-------- Data for analysis --------
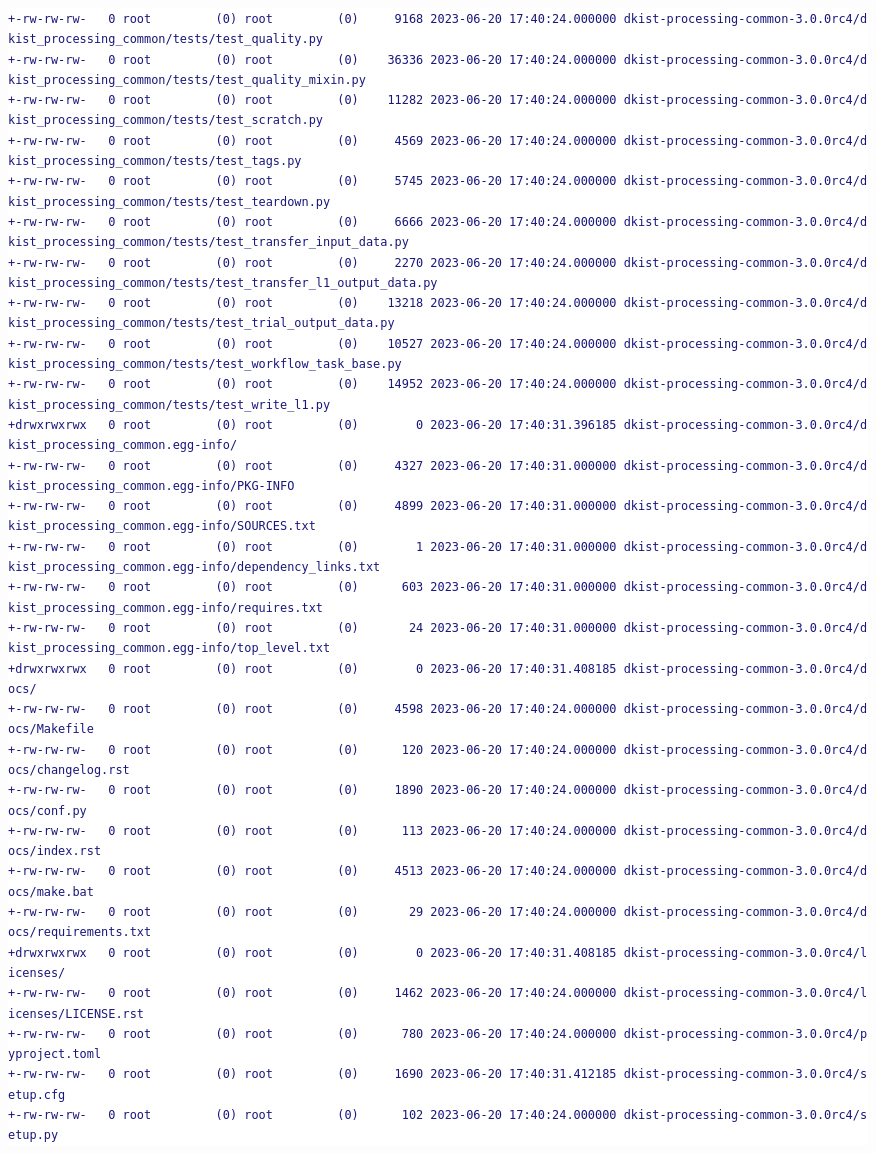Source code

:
 ```diff
+-rw-rw-rw-   0 root         (0) root         (0)     9168 2023-06-20 17:40:24.000000 dkist-processing-common-3.0.0rc4/dkist_processing_common/tests/test_quality.py
+-rw-rw-rw-   0 root         (0) root         (0)    36336 2023-06-20 17:40:24.000000 dkist-processing-common-3.0.0rc4/dkist_processing_common/tests/test_quality_mixin.py
+-rw-rw-rw-   0 root         (0) root         (0)    11282 2023-06-20 17:40:24.000000 dkist-processing-common-3.0.0rc4/dkist_processing_common/tests/test_scratch.py
+-rw-rw-rw-   0 root         (0) root         (0)     4569 2023-06-20 17:40:24.000000 dkist-processing-common-3.0.0rc4/dkist_processing_common/tests/test_tags.py
+-rw-rw-rw-   0 root         (0) root         (0)     5745 2023-06-20 17:40:24.000000 dkist-processing-common-3.0.0rc4/dkist_processing_common/tests/test_teardown.py
+-rw-rw-rw-   0 root         (0) root         (0)     6666 2023-06-20 17:40:24.000000 dkist-processing-common-3.0.0rc4/dkist_processing_common/tests/test_transfer_input_data.py
+-rw-rw-rw-   0 root         (0) root         (0)     2270 2023-06-20 17:40:24.000000 dkist-processing-common-3.0.0rc4/dkist_processing_common/tests/test_transfer_l1_output_data.py
+-rw-rw-rw-   0 root         (0) root         (0)    13218 2023-06-20 17:40:24.000000 dkist-processing-common-3.0.0rc4/dkist_processing_common/tests/test_trial_output_data.py
+-rw-rw-rw-   0 root         (0) root         (0)    10527 2023-06-20 17:40:24.000000 dkist-processing-common-3.0.0rc4/dkist_processing_common/tests/test_workflow_task_base.py
+-rw-rw-rw-   0 root         (0) root         (0)    14952 2023-06-20 17:40:24.000000 dkist-processing-common-3.0.0rc4/dkist_processing_common/tests/test_write_l1.py
+drwxrwxrwx   0 root         (0) root         (0)        0 2023-06-20 17:40:31.396185 dkist-processing-common-3.0.0rc4/dkist_processing_common.egg-info/
+-rw-rw-rw-   0 root         (0) root         (0)     4327 2023-06-20 17:40:31.000000 dkist-processing-common-3.0.0rc4/dkist_processing_common.egg-info/PKG-INFO
+-rw-rw-rw-   0 root         (0) root         (0)     4899 2023-06-20 17:40:31.000000 dkist-processing-common-3.0.0rc4/dkist_processing_common.egg-info/SOURCES.txt
+-rw-rw-rw-   0 root         (0) root         (0)        1 2023-06-20 17:40:31.000000 dkist-processing-common-3.0.0rc4/dkist_processing_common.egg-info/dependency_links.txt
+-rw-rw-rw-   0 root         (0) root         (0)      603 2023-06-20 17:40:31.000000 dkist-processing-common-3.0.0rc4/dkist_processing_common.egg-info/requires.txt
+-rw-rw-rw-   0 root         (0) root         (0)       24 2023-06-20 17:40:31.000000 dkist-processing-common-3.0.0rc4/dkist_processing_common.egg-info/top_level.txt
+drwxrwxrwx   0 root         (0) root         (0)        0 2023-06-20 17:40:31.408185 dkist-processing-common-3.0.0rc4/docs/
+-rw-rw-rw-   0 root         (0) root         (0)     4598 2023-06-20 17:40:24.000000 dkist-processing-common-3.0.0rc4/docs/Makefile
+-rw-rw-rw-   0 root         (0) root         (0)      120 2023-06-20 17:40:24.000000 dkist-processing-common-3.0.0rc4/docs/changelog.rst
+-rw-rw-rw-   0 root         (0) root         (0)     1890 2023-06-20 17:40:24.000000 dkist-processing-common-3.0.0rc4/docs/conf.py
+-rw-rw-rw-   0 root         (0) root         (0)      113 2023-06-20 17:40:24.000000 dkist-processing-common-3.0.0rc4/docs/index.rst
+-rw-rw-rw-   0 root         (0) root         (0)     4513 2023-06-20 17:40:24.000000 dkist-processing-common-3.0.0rc4/docs/make.bat
+-rw-rw-rw-   0 root         (0) root         (0)       29 2023-06-20 17:40:24.000000 dkist-processing-common-3.0.0rc4/docs/requirements.txt
+drwxrwxrwx   0 root         (0) root         (0)        0 2023-06-20 17:40:31.408185 dkist-processing-common-3.0.0rc4/licenses/
+-rw-rw-rw-   0 root         (0) root         (0)     1462 2023-06-20 17:40:24.000000 dkist-processing-common-3.0.0rc4/licenses/LICENSE.rst
+-rw-rw-rw-   0 root         (0) root         (0)      780 2023-06-20 17:40:24.000000 dkist-processing-common-3.0.0rc4/pyproject.toml
+-rw-rw-rw-   0 root         (0) root         (0)     1690 2023-06-20 17:40:31.412185 dkist-processing-common-3.0.0rc4/setup.cfg
+-rw-rw-rw-   0 root         (0) root         (0)      102 2023-06-20 17:40:24.000000 dkist-processing-common-3.0.0rc4/setup.py
```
--------
→ **Exercise description**
From the records, copy out each line that includes the string "drwxrwxrwx".

→ **Output of the exercise**
+drwxrwxrwx   0 root         (0) root         (0)        0 2023-06-20 17:40:31.396185 dkist-processing-common-3.0.0rc4/dkist_processing_common.egg-info/
+drwxrwxrwx   0 root         (0) root         (0)        0 2023-06-20 17:40:31.408185 dkist-processing-common-3.0.0rc4/docs/
+drwxrwxrwx   0 root         (0) root         (0)        0 2023-06-20 17:40:31.408185 dkist-processing-common-3.0.0rc4/licenses/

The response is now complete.